Dual-energy approach to reduce cone-beam artefacts in a circular orbit cone-beam CT system

The authors propose a dual-energy approach to reduce cone-beam artefacts in a circular orbit cone-beam computed tomography (CT) system. When there exist multiple dense structures within a large cone angle, two-pass algorithm is ineffective for reducing cone-beam artefacts because high-density materials are incorrectly segmented with simple thresholding. The proposed algorithm utilises projection data obtained with dual-energy X-ray spectra to estimate projections of the high-density materials from multi-density anatomical structures. Using bone and water as two of basis functions, the projection data of bone materials can be precisely estimated via dual-energy scans. Then, bone-only images are reconstructed by a constrained total-variation minimisation-based iterative algorithm.

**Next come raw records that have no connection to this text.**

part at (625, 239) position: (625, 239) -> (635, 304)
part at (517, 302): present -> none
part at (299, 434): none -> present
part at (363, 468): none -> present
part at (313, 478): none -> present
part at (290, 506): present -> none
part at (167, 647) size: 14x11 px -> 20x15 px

The reconstructed bone images are used to generate cone-beam artefacts and the final corrected images are acquired by subtracting the generated cone-beam artefacts from the original Feldkamp, Davis, and Kress images. The proposed method was validated using an extended cardiac-torso phantom with complex vertebral anatomy and compared with the two-pass algorithm. The results show that the proposed method restores distorted bony structures and intensity values, especially in regions with large cone angles. A qualitative evaluation of the mean-squared errors and structural similarities demonstrates the effectiveness of the proposed method compared to the two-pass algorithm.